README.md 2.8 KB
Newer Older
1 2 3 4 5 6 7 8 9 10 11 12 13 14 15 16 17 18 19 20 21 22 23 24 25 26 27 28 29 30 31 32 33 34 35 36 37 38 39 40 41 42 43 44 45 46 47 48 49 50 51 52 53 54 55 56 57 58 59 60 61 62 63 64 65 66 67 68 69 70 71 72 73 74 75 76 77 78 79
# Python Data Provider Design Doc

Data provider provides data for training. It will be passed into `paddle.train` as a parameter.

## Data Provider Interface

Data provider is a function with no parameter that creates a iterable (anything can be used in `for x in iterable`):

```
iterable = data_provider()
```

Element produced for the iterable should be a **single** entry of data, in format `[column_0_item, column_1_item, ...]`. Each element of the list needs to be supported data type (e.g., numpy 1d array of float32, list of int).

For example, `column_0_item` could be image pixels of format numpy 1d array of float32, and `column_1_item` could be image label of format single int value:

```
for single_entry in iterable:
	pixel = entry[0]
	label = entry[1]
```

## Usage

data provider, mapping from data provider column to data layer, batch size and number of total pass will be passed into `paddle.train`:

```python
# two data layer is created:
image_layer = paddle.layer.data("image", ...)
label_layer = paddle.layer.data("label", ...)

# ...

paddle.train(paddle.data.mnist, ["image", "label"], 128, 10, ...)
```
## Q & A

### Why return only a single entry, but not a mini batch?

If return a mini batch, data provider need to take care of batch size. But batch size is a concept for training, it makes more sense for user to specify batch size as a parameter for `train`.

Concretely, always return a single entry make reusing existing data providers much easier (e.g., if existing data provider return not a single entry but 3 entries, training code will be more complex because it need to handle cases like batch size 2).

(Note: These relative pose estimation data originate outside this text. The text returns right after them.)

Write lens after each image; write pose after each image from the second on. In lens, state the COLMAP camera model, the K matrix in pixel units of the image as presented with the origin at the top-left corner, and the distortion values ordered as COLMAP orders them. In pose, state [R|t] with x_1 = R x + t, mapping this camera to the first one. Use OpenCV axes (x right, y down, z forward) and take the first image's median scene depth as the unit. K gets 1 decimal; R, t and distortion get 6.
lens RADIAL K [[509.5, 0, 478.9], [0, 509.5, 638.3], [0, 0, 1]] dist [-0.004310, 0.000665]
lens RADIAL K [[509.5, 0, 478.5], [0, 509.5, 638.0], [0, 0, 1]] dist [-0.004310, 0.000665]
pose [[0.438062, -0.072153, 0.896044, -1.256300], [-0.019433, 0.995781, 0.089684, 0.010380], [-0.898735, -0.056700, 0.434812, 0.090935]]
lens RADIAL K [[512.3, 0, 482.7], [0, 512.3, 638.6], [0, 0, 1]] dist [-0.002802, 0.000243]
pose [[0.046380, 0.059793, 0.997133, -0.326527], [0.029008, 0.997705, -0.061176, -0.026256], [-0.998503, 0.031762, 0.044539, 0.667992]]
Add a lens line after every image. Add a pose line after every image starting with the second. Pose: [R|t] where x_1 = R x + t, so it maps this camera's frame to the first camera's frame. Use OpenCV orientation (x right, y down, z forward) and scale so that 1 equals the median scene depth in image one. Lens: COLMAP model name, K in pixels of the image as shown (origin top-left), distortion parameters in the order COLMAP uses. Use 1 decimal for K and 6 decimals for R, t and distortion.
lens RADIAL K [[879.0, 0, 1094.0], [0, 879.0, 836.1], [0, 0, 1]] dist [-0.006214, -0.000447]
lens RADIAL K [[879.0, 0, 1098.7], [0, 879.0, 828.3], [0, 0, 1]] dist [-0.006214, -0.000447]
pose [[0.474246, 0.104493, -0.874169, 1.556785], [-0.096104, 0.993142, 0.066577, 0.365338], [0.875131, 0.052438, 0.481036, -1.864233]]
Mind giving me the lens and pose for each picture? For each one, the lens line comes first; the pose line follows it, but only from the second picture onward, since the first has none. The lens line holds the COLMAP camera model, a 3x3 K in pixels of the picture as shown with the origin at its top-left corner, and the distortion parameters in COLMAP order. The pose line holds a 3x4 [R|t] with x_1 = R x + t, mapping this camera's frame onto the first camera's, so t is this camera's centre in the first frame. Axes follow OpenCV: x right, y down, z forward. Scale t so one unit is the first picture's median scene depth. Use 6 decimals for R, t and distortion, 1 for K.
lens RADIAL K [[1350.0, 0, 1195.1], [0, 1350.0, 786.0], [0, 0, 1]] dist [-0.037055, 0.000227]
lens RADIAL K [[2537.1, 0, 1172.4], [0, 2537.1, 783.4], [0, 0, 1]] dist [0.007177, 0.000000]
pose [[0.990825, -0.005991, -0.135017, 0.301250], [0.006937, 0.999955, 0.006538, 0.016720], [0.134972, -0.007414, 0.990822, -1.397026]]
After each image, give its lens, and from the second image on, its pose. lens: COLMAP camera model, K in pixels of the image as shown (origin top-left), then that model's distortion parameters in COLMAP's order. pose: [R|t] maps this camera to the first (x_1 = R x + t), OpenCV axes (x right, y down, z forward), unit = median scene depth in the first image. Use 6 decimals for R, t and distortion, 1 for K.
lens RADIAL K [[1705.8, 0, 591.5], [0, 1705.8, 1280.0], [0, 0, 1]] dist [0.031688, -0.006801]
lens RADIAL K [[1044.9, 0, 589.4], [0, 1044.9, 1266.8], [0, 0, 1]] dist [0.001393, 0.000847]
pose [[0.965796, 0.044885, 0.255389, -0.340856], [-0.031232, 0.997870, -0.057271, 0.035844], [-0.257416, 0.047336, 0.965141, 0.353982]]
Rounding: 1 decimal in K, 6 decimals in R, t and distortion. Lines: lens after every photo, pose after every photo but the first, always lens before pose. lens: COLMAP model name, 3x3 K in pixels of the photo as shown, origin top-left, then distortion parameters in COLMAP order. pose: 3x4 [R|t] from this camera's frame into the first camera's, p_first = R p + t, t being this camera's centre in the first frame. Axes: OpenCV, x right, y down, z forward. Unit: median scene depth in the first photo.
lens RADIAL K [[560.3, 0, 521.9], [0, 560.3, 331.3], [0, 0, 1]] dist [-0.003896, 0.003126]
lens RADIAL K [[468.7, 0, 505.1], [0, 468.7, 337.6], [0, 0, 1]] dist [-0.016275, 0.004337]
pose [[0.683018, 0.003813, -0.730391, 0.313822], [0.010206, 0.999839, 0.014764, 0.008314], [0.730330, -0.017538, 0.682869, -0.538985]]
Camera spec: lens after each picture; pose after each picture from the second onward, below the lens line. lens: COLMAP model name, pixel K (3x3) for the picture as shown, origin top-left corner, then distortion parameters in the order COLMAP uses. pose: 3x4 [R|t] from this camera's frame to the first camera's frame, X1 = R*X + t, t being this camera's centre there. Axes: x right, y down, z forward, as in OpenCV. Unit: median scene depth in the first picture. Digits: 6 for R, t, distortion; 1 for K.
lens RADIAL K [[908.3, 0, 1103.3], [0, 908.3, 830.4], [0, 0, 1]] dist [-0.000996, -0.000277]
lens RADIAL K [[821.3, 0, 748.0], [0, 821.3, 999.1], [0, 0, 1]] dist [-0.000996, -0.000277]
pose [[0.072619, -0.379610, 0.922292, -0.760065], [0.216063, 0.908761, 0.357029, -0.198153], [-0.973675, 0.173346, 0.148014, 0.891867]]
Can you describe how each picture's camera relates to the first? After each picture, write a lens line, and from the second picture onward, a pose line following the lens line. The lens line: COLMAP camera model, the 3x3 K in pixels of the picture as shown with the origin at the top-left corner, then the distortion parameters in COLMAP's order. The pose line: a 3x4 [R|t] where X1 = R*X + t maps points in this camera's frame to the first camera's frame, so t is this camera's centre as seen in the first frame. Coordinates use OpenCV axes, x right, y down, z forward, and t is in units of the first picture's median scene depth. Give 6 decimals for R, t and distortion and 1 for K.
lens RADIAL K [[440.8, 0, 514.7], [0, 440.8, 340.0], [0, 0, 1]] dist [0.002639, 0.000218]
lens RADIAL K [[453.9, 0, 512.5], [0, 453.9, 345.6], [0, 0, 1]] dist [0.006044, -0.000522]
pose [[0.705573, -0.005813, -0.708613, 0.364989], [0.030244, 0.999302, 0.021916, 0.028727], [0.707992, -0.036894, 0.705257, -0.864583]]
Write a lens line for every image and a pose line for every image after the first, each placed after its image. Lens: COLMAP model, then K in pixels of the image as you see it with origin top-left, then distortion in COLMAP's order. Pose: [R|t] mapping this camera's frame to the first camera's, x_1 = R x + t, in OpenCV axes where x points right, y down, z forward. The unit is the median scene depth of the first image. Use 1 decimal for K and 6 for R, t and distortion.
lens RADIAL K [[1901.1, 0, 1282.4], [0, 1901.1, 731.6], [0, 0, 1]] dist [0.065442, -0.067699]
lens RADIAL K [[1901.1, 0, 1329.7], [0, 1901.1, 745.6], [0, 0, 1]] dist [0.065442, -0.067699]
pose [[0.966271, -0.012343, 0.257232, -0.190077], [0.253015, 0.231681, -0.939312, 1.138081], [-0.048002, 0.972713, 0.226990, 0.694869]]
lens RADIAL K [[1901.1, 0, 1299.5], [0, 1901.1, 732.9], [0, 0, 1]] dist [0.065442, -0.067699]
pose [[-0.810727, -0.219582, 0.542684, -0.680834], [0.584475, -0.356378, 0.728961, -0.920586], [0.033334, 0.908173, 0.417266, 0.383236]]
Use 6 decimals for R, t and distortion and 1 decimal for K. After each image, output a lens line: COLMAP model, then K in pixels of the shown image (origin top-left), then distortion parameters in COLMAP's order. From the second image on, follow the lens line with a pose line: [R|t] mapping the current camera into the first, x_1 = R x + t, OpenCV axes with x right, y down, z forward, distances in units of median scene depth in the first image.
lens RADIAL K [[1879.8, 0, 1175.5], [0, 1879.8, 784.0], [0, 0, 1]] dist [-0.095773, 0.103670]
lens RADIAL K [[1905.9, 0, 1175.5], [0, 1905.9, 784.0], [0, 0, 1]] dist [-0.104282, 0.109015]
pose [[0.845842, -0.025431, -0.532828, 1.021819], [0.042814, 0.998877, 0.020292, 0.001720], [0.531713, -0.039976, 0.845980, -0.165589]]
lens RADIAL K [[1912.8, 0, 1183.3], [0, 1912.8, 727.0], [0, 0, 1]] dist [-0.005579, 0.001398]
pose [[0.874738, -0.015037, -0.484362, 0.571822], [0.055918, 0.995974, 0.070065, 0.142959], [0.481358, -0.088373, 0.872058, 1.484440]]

### How to create custom data provider

```python
def image_provider(path):
	f = open(path)
	images = numpy.fromfile(
		f, 'ubyte', count=n * 28 * 28).reshape((n, 28 * 28)).astype('float32')
	images = images / 255.0 * 2.0 - 1.0
	labels = numpy.fromfile(l, 'ubyte', count=n).astype("int")
	for i in xrange(n):
		yield [images[i, :], labels[i]] # a single entry of data is created each time
	f.close()

# use python lambda to change image_provier into a function with no parameters.
provider = lambda : image_provier("/path/to/data/")
paddle.train(provider, ["image", "label"], ...)
```

### How is `paddle.train` implemented

An example implementation of paddle.train could be:

```python
def make_minibatch_generator(reader, minibatch_size):
    buf = [reader.next() for x in xrange(minibatch_size)]
    while len(buf) > 0:
        yield buf
        buf = [reader.next() for x in xrange(minibatch_size)]

def train(provider, mapping, batch_size, total_pass):
	for pass_idx in range(total_pass):
		for mini_batch in make_minibatch_generator(provider(pass_idx)): # this loop will never end in online learning.
			do_forward_backward(mini_batch, mapping)
```

This is just an example implementation, more complicated logic like data prefetch could be implemented.